PFLOTRAN: Reactive Flow & Transport Code for Use on Laptops to Leadership-Class Supercomputers

Author(s): G. E. Hammond, P. C. Lichtner, C. Lu and R. T. Mills

Pp: 141-159 (19)

DOI: 10.2174/978160805306311201010141

* (Excluding Mailing and Handling)

Abstract

PFLOTRAN, a next-generation reactive flow and transport code for modeling subsurface processes, has been designed from the ground up to run efficiently on machines ranging from leadership-class supercomputers to laptops. Based on an object-oriented design, the code is easily extensible to incorporate additional processes. It can interface seamlessly with Fortran 9X, C and C++ codes. Domain decomposition parallelism is employed, with the PETSc parallel framework used to manage parallel solvers, data structures and communication. Features of the code include a modular input file, implementation of high-performance I/O using parallel HDF5, ability to perform multiple realization simulations with multiple processors per realization in a seamless manner, and multiple modes for multiphase flow and multicomponent geochemical transport.
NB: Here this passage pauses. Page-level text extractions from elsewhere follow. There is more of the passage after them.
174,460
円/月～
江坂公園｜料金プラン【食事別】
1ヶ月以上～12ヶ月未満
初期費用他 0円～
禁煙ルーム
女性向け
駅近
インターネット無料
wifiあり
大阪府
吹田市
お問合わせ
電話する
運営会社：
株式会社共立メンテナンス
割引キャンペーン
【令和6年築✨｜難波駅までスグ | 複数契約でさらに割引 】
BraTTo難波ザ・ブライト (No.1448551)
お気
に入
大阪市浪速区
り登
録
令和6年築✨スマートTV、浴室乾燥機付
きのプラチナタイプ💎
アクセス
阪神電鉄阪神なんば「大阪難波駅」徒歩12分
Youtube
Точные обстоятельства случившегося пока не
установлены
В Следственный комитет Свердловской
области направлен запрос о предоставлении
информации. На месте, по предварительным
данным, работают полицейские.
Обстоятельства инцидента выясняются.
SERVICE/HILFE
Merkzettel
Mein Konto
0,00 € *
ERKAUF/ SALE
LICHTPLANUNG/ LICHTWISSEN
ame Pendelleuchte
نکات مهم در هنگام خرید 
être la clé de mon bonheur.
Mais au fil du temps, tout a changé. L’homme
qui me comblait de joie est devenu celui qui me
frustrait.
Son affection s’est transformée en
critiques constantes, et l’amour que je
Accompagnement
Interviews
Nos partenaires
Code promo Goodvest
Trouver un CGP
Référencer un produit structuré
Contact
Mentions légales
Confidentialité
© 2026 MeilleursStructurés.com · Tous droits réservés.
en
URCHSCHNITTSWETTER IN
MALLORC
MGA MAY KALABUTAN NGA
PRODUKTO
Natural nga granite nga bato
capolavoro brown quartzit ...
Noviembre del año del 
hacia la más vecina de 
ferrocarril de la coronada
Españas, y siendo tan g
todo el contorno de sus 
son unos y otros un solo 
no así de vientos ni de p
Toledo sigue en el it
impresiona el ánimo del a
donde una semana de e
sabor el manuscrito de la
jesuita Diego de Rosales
Chemical reactions currently implemented in the code include homogeneous aqueous complexing reactions and heterogeneous mineral precipitation/dissolution, ion exchange, surface complexation and a multirate kinetic sorption model. PFLOTRAN has demonstrated petascale performance using 217 processor cores on problems composed of over 2 billion degrees of freedom. The code is currently being applied to simulate uranium transport at the Hanford 300 Area and CO2 sequestration in deep geologic formations.


Keywords: High performance computing, reactive transport, carbon sequestration, multiple realizations, multiphase flow and transport, Richards equation, domain decomposition.